- Church: Church of Scotland

Personal details
- Born: 22 June 1924 (age 102) Scotland, United Kingdom
- Denomination: Presbyterian
- Parents: Thomas Torrance Annie Elizabeth Sharpe

= David W. Torrance =

David Wishart Torrance (born 22 June 1924) is a retired Church of Scotland minister and part of the well-known Torrance family of theologians and Christian ministers.

== Early life ==
Torrance was the youngest of six children to Church of Scotland minister, Rev Thomas Torrance (1871–1959), and Annie Elizabeth Torrance (nee. Sharp)(1883–1980), both missionaries to Chengdu, Sichuan of West China. Like all his siblings, Torrance was born in China (at Cheng-tu, West China), on 22 June 1924.

In 1927, the family left China to travel to Scotland.
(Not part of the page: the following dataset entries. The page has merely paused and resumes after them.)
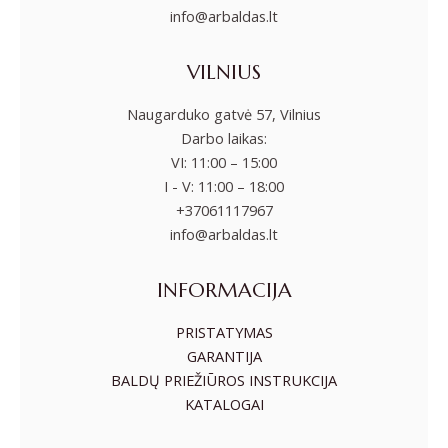
info@arbaldas.lt
VILNIUS
Naugarduko gatvė 57, Vilnius
Darbo laikas:
VI: 11:00 – 15:00
I - V: 11:00 – 18:00
+37061117967
info@arbaldas.lt
INFORMACIJA
PRISTATYMAS
GARANTIJA
BALDŲ PRIEŽIŪROS INSTRUKCIJA
KATALOGAI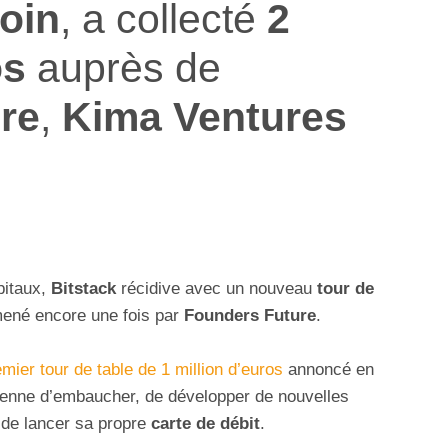
oin
, a collecté
2
os
auprès de
re
,
Kima Ventures
pitaux,
Bitstack
récidive avec un nouveau
tour de
ené encore une fois par
Founders Future
.
mier tour de table de 1 million d’euros
annoncé en
sienne d’embaucher, de développer de nouvelles
t de lancer sa propre
carte de débit
.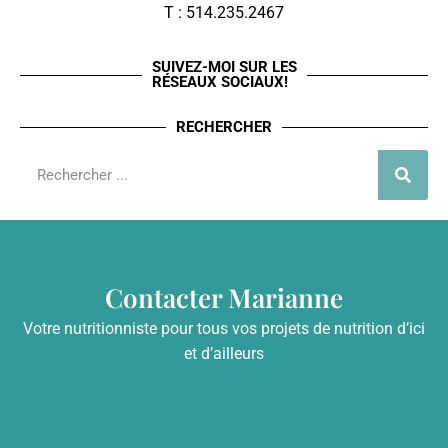
T : 514.235.2467
SUIVEZ-MOI SUR LES
RÉSEAUX SOCIAUX!
RECHERCHER
Contacter Marianne
Votre nutritionniste pour tous vos projets de nutrition d’ici
et d’ailleurs
info@mariannelefebvre.ca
When the family were settled in Scotland, Thomas Torrance returned to China for seven years until his retirement in 1935. He became a Christian aged five.

He was educated at Bellshill Academy (1929-30), James Gillespie (1930-36), Royal High (1936-39, 41-42), Maybole Academy (1939-40) and Blairgowrie High (1940-41).

He studied at Edinburgh University from 1942-1943, and again from 1946-53 and 1954-55.

== War Service ==
He served with the Royal Scots in 1942-1946, and the Royal Signals from 1944-46. Served with the 115 Assault Brigade and 14 Indian Division.

== Ministry ==
Like his two brothers, Thomas F. Torrance and James B. Torrance, David became a church minister in the Church of Scotland. His three sisters all married Church of Scotland ministers.

He was assistant at Edinburgh: Broughton Place (1950-52) and Haddington: St Mary's (1952-53). He was licensed by the Presbytery of Edinburgh on 16 April 1953.

He was ordained on 14 November 1955, aged 31. He served in three parishes across Scotland; Livingston (14 Nov 1955-1969), Summerhill Church in Aberdeen (2 May 1969-1977), and Earlston (1977-1991) in the Scottish Borders.

Unlike his two brothers, he did not go onto academic work. David continued in church ministry until his retirement from Earlston Parish Church on 30 November 1991 after 36 years of active ministry.

He published a series of memoirs titled 'The Reluctant Minister' in 2015.

== Personal life ==
He married Mary Elizabeth (Elizabeth) Barton (b. 8 June 1924) on 31 December 1957. She was a medical practitioner who died in 2008. He had three children, Elizabeth Grace (Grace), David and Ruth. His son - also named David Torrance - followed his father into Church of Scotland ministry. He died in October 2023 while minister of Pencaitland Parish Church.

He now lives in North Berwick. And, according to the Church of Scotland's records of 2023-2024, only eight other surviving Church of Scotland ministers have been ordained longer than him. In the 2025 - 2026 yearbook, it stated that only two other former Church of Scotland ministers who were currently living had been ordained earlier than him. He turned 100 on 22 June 2024.